When an undercover CBC journalist recently called several Ontario driving schools, more than two thirds of instructors who were contacted offered to forge paperwork that would say a driver’s education program had been completed – not a single lesson required. 

Mikael Castaldo, an alumnus of the University of Toronto Scarborough, says he’s using a high-tech approach to build a driving school where that kind of fraud isn’t allowed to happen.  

“That kind of behavior is part of why we’re trying to stand out in the industry,” says Castaldo, co-founder of Kruzee. “Everyone has to go through driving school. It shouldn’t be this painful or scary or sketchy.”

Driving schools are appealing to new drivers because they issue beginner driver education certificates, which make new drivers eligible for insurance discounts and lets them take their road tests sooner. To receive one, students must complete 10 hours of in-car driving lessons, 10 hours of homework and 20 hours of classroom learning in-person or virtually.

Many Ontario driving schools are small businesses using little technology, Castaldo says, and tracking everything on pen and paper means information can fall through the cracks.

Kruzee, by contrast, is instead digitizing the experience: all learning except in-car lessons is done online, meaning a student’s progress is tracked automatically and there’s no faking whether they’ve finished the classwork or homework. 

Kruzee co-founders Mikael Castaldo (left) and Osama Siddique (right) both have backgrounds in management (supplied image)

Castaldo and co-founder Osama Siddique, who earned a bachelor’s degree in business administration from U of T Scarborough in 2017, have brought similar accountability to in-car lessons, which has also helped them combat a frustration they’ve seen often in their research and experienced themselves. 

They found that 80 per cent of Yelp reviews for prominent Ontario driving schools were negative and largely hinged on the process of booking in-car lessons.
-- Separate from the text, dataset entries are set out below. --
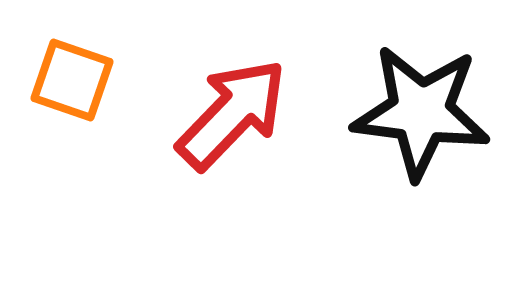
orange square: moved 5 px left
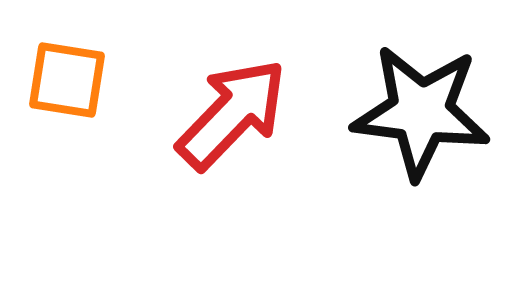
orange square: moved 5 px left; rotated 10 degrees counterclockwise
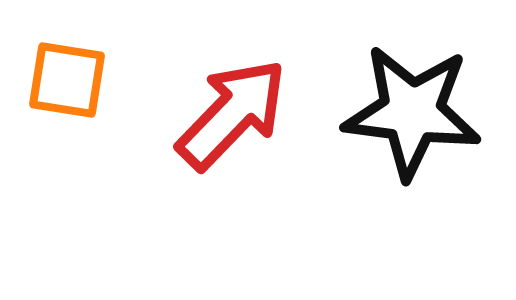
black star: moved 9 px left
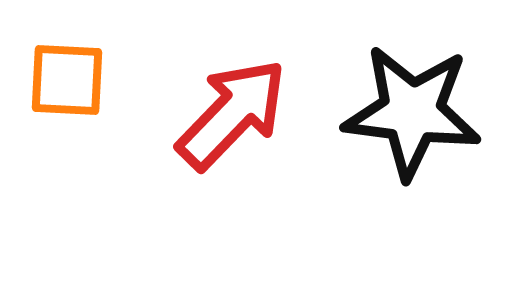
orange square: rotated 6 degrees counterclockwise
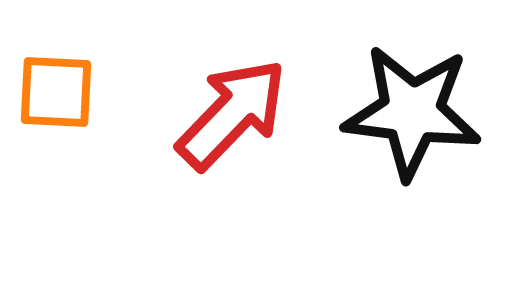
orange square: moved 11 px left, 12 px down
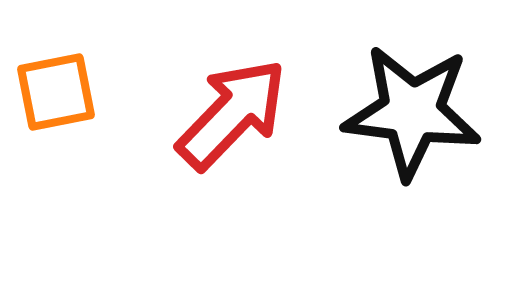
orange square: rotated 14 degrees counterclockwise
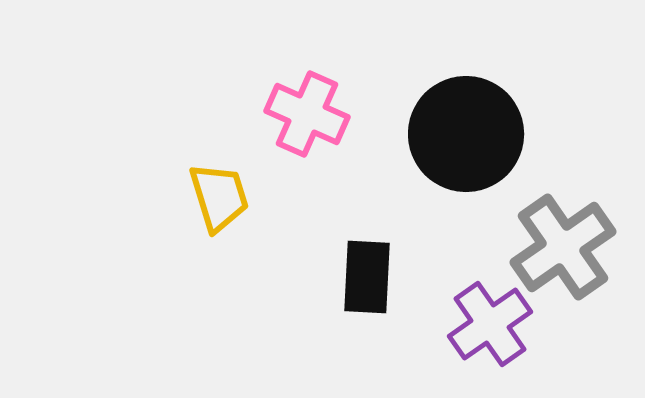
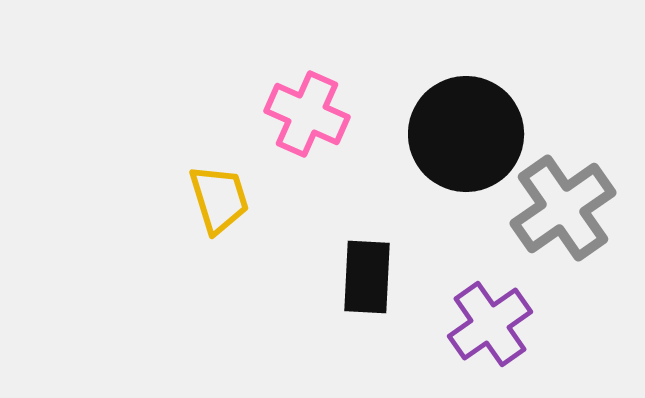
yellow trapezoid: moved 2 px down
gray cross: moved 39 px up
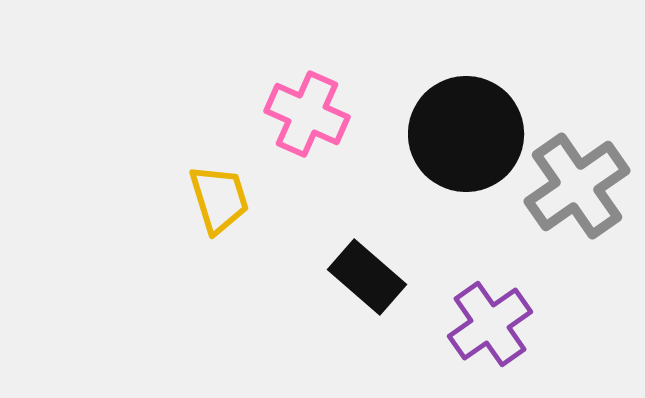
gray cross: moved 14 px right, 22 px up
black rectangle: rotated 52 degrees counterclockwise
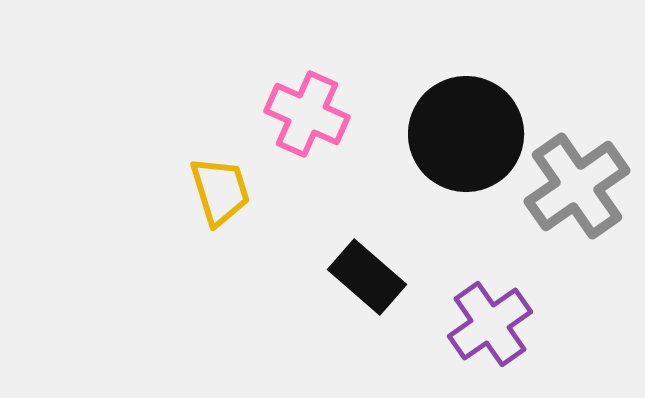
yellow trapezoid: moved 1 px right, 8 px up
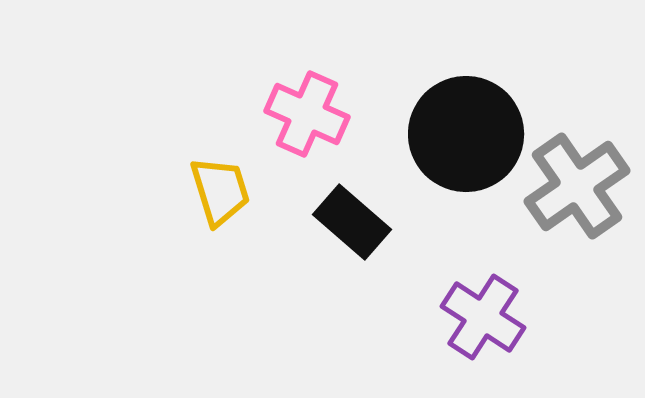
black rectangle: moved 15 px left, 55 px up
purple cross: moved 7 px left, 7 px up; rotated 22 degrees counterclockwise
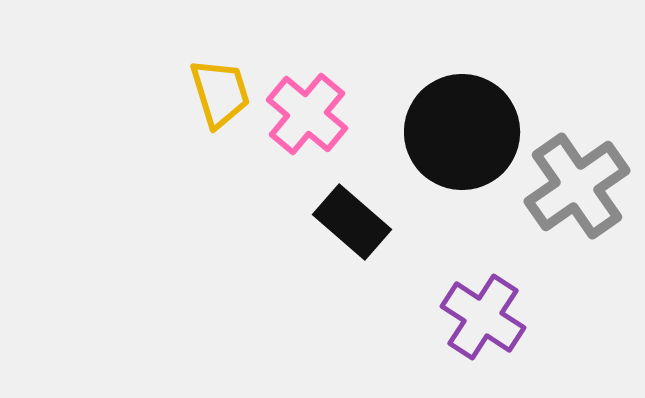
pink cross: rotated 16 degrees clockwise
black circle: moved 4 px left, 2 px up
yellow trapezoid: moved 98 px up
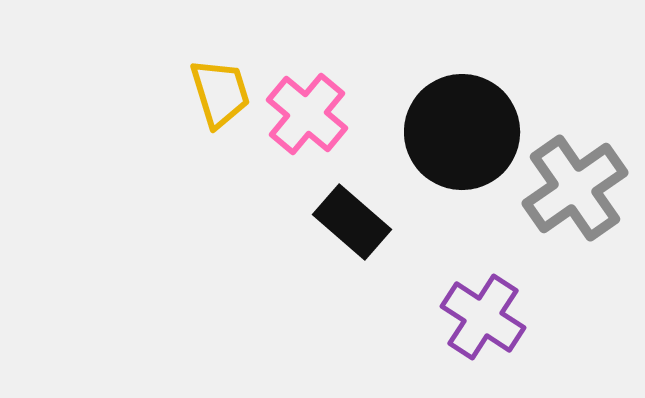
gray cross: moved 2 px left, 2 px down
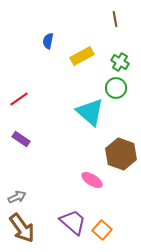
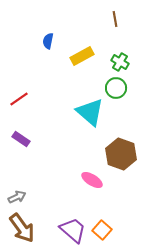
purple trapezoid: moved 8 px down
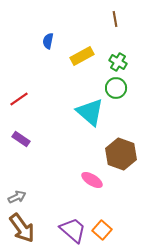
green cross: moved 2 px left
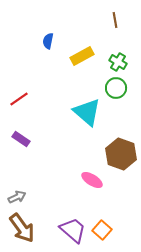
brown line: moved 1 px down
cyan triangle: moved 3 px left
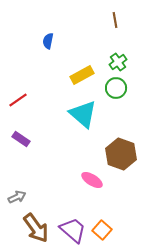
yellow rectangle: moved 19 px down
green cross: rotated 24 degrees clockwise
red line: moved 1 px left, 1 px down
cyan triangle: moved 4 px left, 2 px down
brown arrow: moved 14 px right
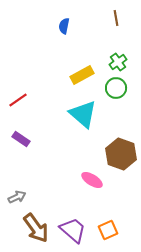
brown line: moved 1 px right, 2 px up
blue semicircle: moved 16 px right, 15 px up
orange square: moved 6 px right; rotated 24 degrees clockwise
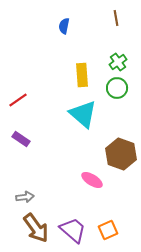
yellow rectangle: rotated 65 degrees counterclockwise
green circle: moved 1 px right
gray arrow: moved 8 px right; rotated 18 degrees clockwise
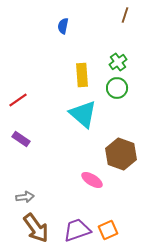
brown line: moved 9 px right, 3 px up; rotated 28 degrees clockwise
blue semicircle: moved 1 px left
purple trapezoid: moved 4 px right; rotated 60 degrees counterclockwise
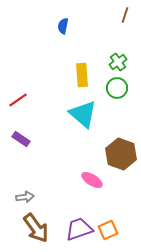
purple trapezoid: moved 2 px right, 1 px up
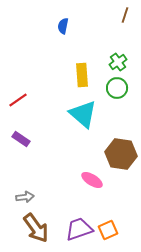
brown hexagon: rotated 12 degrees counterclockwise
In many reviews, students recount scheduling lessons by texting or calling an instructor and then hoping both parties remembered when and where the lesson would take place – not to mention how many hours of instruction had been completed. 

“We were surprised that it was impossible to book lessons online, impossible to know anything about your instructor before you get in the car with them and that the theoretical part was still pretty analog,” Castaldo says. “People complain about booking delays, last-minute cancellations, instructors ghosting them.”

Modernizing driver’s ed

Kruzee, by contrast, allows students to use a website to browse profiles and reviews of driving instructors and provides information about which car they will be driving. They can schedule their appointments and get a text to remind them 24 hours before their lesson takes place. Instructors also record students’ progress and bookings through a dedicated app. 

In the coming months, the company is launching a feature that will have instructors track both the hours a student has completed and their specific strengths and areas for improvement, including parallel parking or lane changes. The data will be used to create a custom report card, which instructors can use to further customize lessons.

Kruzee has also created a rigorous process to screen instructors, including extensive background checks and three rounds of interviews. It also conducts regular checks of the operation.

The digital-first approach has helped keep costs low and the company has partnered with two Canadian startups to offer further discounts. For example, Kruzee students get $500 off their first used car bought through Clutch, which lets customers buy a car online, have it delivered to their house, drive it for 10 days and, if it’s not the right fit, return it free of charge. Students can also compare insurance rates with five free quotes from Walnut Insurance.

In addition, Kruzee has a course to prepare students for the first written test needed to get a driver’s licence, the G1, and students who take it are given a full refund if they don’t pass on their first try. 

So far, the startup has expanded across Ontario and into British Columbia – and has sights set on entering the huge U.S. market.

“We’ve been getting a pretty phenomenal response so far in Vancouver, because people are facing the same problems there, and we know it’s a similar experience throughout the U.S.,” Castaldo says. “We’ve created a model that gives driving instructors and students what they’re looking for – but better.”